===== Records for processing
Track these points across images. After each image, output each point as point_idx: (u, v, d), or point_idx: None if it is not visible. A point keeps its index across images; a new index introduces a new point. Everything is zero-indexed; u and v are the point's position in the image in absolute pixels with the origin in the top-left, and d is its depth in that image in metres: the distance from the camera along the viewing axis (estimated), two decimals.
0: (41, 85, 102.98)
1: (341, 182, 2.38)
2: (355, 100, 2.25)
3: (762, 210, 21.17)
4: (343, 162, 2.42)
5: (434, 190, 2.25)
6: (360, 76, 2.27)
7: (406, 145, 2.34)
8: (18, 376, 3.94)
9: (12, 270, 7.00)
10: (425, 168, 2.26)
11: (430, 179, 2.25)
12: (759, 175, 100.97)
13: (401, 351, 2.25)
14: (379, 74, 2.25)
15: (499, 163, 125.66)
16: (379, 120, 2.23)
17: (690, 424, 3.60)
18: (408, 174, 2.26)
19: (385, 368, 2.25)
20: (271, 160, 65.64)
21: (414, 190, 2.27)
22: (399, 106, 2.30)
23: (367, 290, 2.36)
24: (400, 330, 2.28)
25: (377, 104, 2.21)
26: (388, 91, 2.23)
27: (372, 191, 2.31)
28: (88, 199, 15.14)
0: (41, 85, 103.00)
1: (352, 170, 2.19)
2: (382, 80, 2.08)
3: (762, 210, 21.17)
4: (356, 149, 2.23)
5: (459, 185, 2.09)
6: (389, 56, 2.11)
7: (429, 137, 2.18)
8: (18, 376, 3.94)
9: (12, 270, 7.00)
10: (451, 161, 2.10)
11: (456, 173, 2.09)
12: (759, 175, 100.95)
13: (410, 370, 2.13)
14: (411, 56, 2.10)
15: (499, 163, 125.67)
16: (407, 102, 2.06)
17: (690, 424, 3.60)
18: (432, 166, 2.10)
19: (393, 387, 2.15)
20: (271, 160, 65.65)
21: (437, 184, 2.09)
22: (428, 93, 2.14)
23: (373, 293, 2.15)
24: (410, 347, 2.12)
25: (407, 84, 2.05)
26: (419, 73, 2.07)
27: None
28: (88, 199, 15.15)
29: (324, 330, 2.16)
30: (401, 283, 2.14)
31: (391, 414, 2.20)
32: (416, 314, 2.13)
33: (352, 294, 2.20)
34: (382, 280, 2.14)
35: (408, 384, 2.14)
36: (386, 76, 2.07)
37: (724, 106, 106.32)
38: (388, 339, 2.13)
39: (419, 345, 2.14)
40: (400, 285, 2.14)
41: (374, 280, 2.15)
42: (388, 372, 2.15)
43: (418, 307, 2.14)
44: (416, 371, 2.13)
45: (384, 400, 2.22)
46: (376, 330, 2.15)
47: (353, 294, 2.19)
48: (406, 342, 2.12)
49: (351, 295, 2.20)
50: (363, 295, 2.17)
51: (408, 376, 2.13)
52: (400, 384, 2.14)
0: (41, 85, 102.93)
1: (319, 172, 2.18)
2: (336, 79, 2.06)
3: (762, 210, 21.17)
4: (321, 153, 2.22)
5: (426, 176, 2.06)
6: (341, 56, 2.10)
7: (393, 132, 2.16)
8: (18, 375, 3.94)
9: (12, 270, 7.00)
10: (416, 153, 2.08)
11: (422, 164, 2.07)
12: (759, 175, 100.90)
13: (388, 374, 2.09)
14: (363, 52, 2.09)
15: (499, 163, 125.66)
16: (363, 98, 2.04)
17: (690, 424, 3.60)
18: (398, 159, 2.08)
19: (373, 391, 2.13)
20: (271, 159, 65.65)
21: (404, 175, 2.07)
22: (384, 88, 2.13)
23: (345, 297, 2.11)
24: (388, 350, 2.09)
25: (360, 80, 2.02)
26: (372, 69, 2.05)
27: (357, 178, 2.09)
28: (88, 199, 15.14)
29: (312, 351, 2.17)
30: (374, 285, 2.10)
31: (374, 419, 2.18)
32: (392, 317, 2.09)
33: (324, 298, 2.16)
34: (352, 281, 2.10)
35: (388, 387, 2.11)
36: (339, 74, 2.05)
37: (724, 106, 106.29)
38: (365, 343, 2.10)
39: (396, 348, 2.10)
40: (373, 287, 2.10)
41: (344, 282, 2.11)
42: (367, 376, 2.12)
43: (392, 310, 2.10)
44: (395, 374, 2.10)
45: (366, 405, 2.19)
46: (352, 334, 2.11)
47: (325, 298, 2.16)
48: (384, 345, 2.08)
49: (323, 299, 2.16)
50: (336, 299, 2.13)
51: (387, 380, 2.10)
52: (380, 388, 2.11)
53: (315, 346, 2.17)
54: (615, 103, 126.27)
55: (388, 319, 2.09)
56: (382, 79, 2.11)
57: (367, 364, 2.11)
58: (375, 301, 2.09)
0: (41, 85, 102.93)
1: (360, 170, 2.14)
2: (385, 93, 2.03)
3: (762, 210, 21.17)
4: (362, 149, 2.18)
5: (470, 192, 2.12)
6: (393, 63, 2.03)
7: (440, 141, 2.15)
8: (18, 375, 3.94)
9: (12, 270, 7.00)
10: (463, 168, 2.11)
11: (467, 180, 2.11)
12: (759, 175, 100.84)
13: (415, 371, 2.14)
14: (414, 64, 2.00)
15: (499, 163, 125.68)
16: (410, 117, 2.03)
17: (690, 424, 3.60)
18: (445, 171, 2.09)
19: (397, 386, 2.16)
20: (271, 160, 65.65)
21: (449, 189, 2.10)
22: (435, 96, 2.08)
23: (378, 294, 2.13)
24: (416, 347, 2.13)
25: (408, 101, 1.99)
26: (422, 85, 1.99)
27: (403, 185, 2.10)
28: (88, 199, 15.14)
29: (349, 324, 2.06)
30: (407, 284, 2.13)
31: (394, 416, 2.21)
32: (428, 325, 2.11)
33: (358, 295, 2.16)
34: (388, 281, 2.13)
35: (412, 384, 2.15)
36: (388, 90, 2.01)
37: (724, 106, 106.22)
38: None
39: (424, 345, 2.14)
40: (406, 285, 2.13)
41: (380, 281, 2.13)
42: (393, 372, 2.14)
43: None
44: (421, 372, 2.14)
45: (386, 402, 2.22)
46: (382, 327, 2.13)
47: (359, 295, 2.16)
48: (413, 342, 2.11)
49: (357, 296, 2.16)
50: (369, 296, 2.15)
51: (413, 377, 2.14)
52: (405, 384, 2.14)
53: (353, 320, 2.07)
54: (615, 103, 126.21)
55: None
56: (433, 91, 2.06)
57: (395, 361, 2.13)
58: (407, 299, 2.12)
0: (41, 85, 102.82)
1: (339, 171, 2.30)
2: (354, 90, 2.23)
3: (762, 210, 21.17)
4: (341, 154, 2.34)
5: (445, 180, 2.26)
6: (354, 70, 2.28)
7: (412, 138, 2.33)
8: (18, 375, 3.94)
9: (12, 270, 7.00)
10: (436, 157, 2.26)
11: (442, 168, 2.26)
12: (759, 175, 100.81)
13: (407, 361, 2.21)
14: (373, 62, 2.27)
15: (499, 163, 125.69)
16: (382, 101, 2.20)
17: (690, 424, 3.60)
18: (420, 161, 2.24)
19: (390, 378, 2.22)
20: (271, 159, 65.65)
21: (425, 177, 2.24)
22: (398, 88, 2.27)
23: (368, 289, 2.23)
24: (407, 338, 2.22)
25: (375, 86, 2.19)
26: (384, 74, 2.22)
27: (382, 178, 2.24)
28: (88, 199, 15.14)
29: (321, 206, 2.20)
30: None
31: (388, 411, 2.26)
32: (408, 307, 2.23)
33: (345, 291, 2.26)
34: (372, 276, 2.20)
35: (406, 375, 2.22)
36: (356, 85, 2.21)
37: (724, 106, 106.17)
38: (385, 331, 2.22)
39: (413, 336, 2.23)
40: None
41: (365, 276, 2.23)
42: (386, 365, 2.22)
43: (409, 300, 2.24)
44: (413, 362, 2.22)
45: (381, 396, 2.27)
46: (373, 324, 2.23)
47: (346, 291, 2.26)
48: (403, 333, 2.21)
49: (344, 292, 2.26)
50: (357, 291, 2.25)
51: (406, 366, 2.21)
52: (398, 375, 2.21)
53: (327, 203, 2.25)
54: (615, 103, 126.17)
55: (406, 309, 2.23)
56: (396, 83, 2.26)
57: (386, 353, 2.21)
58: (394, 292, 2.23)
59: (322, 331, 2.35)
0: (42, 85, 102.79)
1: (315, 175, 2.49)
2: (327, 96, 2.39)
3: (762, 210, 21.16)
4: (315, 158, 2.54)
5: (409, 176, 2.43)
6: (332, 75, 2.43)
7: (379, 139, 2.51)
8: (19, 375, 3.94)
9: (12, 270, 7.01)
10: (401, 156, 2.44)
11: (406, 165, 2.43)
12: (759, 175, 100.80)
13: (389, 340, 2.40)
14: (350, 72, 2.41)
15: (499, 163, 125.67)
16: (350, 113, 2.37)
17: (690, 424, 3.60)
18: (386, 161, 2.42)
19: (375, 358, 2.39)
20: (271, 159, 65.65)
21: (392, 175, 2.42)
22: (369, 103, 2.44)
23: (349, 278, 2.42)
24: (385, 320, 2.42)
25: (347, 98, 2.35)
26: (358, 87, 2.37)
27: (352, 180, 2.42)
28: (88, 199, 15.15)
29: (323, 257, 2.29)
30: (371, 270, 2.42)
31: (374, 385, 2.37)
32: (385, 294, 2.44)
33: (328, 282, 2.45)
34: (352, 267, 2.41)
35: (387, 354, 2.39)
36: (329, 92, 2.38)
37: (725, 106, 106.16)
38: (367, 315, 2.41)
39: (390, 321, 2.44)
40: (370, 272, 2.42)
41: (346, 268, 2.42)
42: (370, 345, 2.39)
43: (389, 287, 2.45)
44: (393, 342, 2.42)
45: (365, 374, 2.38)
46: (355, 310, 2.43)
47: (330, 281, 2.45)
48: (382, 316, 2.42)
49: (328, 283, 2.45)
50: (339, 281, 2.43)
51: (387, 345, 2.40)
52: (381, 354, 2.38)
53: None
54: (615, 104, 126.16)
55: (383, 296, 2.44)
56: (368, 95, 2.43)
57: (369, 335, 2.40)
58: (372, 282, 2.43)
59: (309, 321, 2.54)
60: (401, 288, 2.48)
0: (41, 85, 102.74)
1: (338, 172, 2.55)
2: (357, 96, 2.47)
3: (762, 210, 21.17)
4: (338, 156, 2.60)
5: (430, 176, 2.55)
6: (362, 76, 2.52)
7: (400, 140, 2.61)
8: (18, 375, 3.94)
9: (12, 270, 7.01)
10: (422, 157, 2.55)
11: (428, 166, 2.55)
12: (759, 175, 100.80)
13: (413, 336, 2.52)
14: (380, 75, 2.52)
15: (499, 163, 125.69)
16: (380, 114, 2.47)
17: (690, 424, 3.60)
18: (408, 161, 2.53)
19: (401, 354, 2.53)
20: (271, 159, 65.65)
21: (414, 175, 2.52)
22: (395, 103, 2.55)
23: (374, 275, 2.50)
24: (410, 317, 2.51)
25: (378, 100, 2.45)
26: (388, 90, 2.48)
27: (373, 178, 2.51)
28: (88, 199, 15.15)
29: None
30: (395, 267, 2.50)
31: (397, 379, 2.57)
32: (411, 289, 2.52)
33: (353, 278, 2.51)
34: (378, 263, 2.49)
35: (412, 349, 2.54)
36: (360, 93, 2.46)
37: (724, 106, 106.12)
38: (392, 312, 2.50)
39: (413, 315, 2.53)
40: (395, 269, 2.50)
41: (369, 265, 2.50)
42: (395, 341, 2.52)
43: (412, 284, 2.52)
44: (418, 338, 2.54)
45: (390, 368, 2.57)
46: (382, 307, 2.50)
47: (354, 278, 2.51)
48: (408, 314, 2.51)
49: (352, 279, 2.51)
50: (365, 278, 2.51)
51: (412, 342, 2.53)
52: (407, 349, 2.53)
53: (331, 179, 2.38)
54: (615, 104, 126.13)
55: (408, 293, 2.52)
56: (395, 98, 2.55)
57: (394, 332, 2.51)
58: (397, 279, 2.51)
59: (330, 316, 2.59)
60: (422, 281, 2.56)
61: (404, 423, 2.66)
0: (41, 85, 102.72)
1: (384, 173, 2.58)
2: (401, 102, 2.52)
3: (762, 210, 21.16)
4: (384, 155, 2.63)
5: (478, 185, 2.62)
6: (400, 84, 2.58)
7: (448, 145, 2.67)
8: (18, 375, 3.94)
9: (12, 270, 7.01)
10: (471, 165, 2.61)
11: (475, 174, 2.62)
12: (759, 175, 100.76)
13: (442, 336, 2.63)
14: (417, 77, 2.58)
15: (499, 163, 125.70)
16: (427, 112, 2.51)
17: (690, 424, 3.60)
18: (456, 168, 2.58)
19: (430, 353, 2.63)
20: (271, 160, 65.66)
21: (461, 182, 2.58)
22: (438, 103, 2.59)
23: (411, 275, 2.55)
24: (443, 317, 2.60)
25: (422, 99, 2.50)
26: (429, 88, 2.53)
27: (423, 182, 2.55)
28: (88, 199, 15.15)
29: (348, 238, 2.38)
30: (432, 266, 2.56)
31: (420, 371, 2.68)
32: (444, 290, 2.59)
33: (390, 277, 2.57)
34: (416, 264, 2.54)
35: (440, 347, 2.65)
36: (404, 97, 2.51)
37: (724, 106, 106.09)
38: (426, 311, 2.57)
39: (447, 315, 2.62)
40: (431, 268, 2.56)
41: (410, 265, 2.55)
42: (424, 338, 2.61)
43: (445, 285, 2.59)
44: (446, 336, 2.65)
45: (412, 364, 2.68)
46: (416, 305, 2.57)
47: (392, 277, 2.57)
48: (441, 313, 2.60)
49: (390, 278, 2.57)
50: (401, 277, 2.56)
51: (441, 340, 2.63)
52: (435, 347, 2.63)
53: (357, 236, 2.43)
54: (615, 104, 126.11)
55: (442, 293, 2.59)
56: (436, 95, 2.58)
==========
■ Action item: Copy the lines above exactly, beginning at the line that has "11: (430, 179, 2.25)" and stopping after the line that has "40: (400, 285, 2.14)", and omit the rest.

■ Answer area:
11: (430, 179, 2.25)
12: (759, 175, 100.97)
13: (401, 351, 2.25)
14: (379, 74, 2.25)
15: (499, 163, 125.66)
16: (379, 120, 2.23)
17: (690, 424, 3.60)
18: (408, 174, 2.26)
19: (385, 368, 2.25)
20: (271, 160, 65.64)
21: (414, 190, 2.27)
22: (399, 106, 2.30)
23: (367, 290, 2.36)
24: (400, 330, 2.28)
25: (377, 104, 2.21)
26: (388, 91, 2.23)
27: (372, 191, 2.31)
28: (88, 199, 15.14)
0: (41, 85, 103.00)
1: (352, 170, 2.19)
2: (382, 80, 2.08)
3: (762, 210, 21.17)
4: (356, 149, 2.23)
5: (459, 185, 2.09)
6: (389, 56, 2.11)
7: (429, 137, 2.18)
8: (18, 376, 3.94)
9: (12, 270, 7.00)
10: (451, 161, 2.10)
11: (456, 173, 2.09)
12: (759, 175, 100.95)
13: (410, 370, 2.13)
14: (411, 56, 2.10)
15: (499, 163, 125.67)
16: (407, 102, 2.06)
17: (690, 424, 3.60)
18: (432, 166, 2.10)
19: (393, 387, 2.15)
20: (271, 160, 65.65)
21: (437, 184, 2.09)
22: (428, 93, 2.14)
23: (373, 293, 2.15)
24: (410, 347, 2.12)
25: (407, 84, 2.05)
26: (419, 73, 2.07)
27: None
28: (88, 199, 15.15)
29: (324, 330, 2.16)
30: (401, 283, 2.14)
31: (391, 414, 2.20)
32: (416, 314, 2.13)
33: (352, 294, 2.20)
34: (382, 280, 2.14)
35: (408, 384, 2.14)
36: (386, 76, 2.07)
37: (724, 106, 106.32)
38: (388, 339, 2.13)
39: (419, 345, 2.14)
40: (400, 285, 2.14)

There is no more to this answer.